* Kurze Aufgabe 1 *
Gib aus dem Text zur Siedlungsproblematik den Abschnitt wörtlich wieder, der mit den Worten „Schon unmittelbar nach“ beginnt und mit „sich in Grenznähe.“ endet.
* Kurze Aufgabe 2 *
Erläutere in ein bis drei Sätzen, warum die Siedlungen laut dem Text zur Siedlungsproblematik nicht die Ursache des Konflikts zwischen Palästinensern und Israelis sind.

* Ausgangstext *

>>>>>

Die Siedlungsproblematik und die Zwei-Staaten-Lösung
Behauptung
Der Bau jüdischer Siedlungen im Westjordanland ist schuld, dass es keinen Frieden zwischen Palästinensern und Israel gibt.
Die Fakten
Die jüdischen Siedlungen, die in den vergangenen fünfzig Jahren im Westjordanland und in Ostjerusalem gebaut wurden, sind nach internationalem Recht illegal und ein Hindernis für eine friedliche Lösung des Konflikts zwischen Palästinensern und Israelis. Aber sie sind nicht dessen Ursache. Der Ursprung des Konflikts liegt in der Weigerung der arabischen Staaten, das von der Uno vorgeschlagene Modell einer Zwei-Staaten-Lösung (mit einem jüdischen und einem palästinensischen Staat) anzuerkennen.
Diese Weigerung geht auf 1947 zurück – das Jahr, in dem die UNO den Teilungsplan beschlossen hat. Die ersten jüdischen Siedlungen im Westjordanland wurden hingegen erst mehr als zwanzig Jahre später errichtet, nachdem Israel im Sechstagekrieg von 1967 dieses Gebiet von Jordanien erobert hatte, zusammen mit dem Gazastreifen von Ägypten.
Dass ein Verzicht auf Siedlungen nicht unbedingt Frieden bringt, zeigt Gaza: Dort hat Israel bereits 2005 die eigenen Siedlungen geräumt und sich ganz aus dem Gazastreifen zurückgezogen. Doch seither sieht sich der jüdische Staat mit andauernden Angriffen der in Gaza herrschenden Terrororganisationen Hamas und Islamic Jihad konfrontiert, bis hin zum Massaker vom 7. Oktober 2023.
Schon unmittelbar nach dem Sieg im Sechs-Tage-Krieg im Juni 1967 begann Israel im früher von Jordanien besetzten Westjordanland (und auch auf den von Syrien eroberten Golanhöhen) mit dem Bau von Siedlungen. Dies befanden sich jenseits der sogenannten «Grünen Linie», welche im Waffenstillstand mit Jordanien als Grenze vereinbart worden war.
Militärische, politische und wirtschaftliche Gründe
Diese ersten Siedlungen hatten für Israel vor allem sicherheitsstrategische Gründe: Sie sollten das eigene Staatsgebiet im Falle eines weiteren Krieges absichern. Dementsprechend befanden sie sich in Grenznähe.

<<<<<

* Zeilen des Datensatzes *

>>>>>

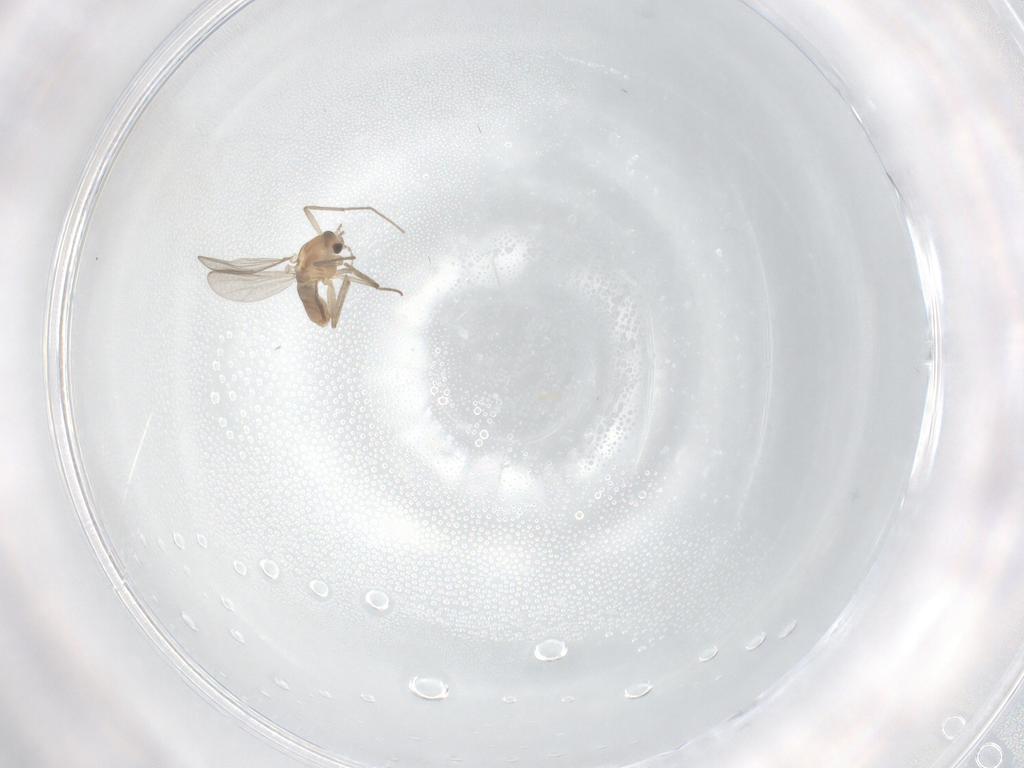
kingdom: Animalia
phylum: Arthropoda
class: Insecta
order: Diptera
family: Chironomidae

<<<<<

* Ergebnis 1 *
Schon unmittelbar nach dem Sieg im Sechs-Tage-Krieg im Juni 1967 begann Israel im früher von Jordanien besetzten Westjordanland (und auch auf den von Syrien eroberten Golanhöhen) mit dem Bau von Siedlungen. Dies befanden sich jenseits der sogenannten «Grünen Linie», welche im Waffenstillstand mit Jordanien als Grenze vereinbart worden war.
Militärische, politische und wirtschaftliche Gründe
Diese ersten Siedlungen hatten für Israel vor allem sicherheitsstrategische Gründe: Sie sollten das eigene Staatsgebiet im Falle eines weiteren Krieges absichern. Dementsprechend befanden sie sich in Grenznähe.

* Ergebnis 2 *
Laut Text liegt der Ursprung des Konflikts in der Weigerung der arabischen Staaten, die von der UNO vorgeschlagene Zwei-Staaten-Lösung anzuerkennen. Diese Weigerung reicht bis 1947 zurück, als die UNO den Teilungsplan beschloss. Die ersten jüdischen Siedlungen im Westjordanland wurden dagegen erst mehr als zwanzig Jahre später errichtet, nach dem Sechstagekrieg von 1967.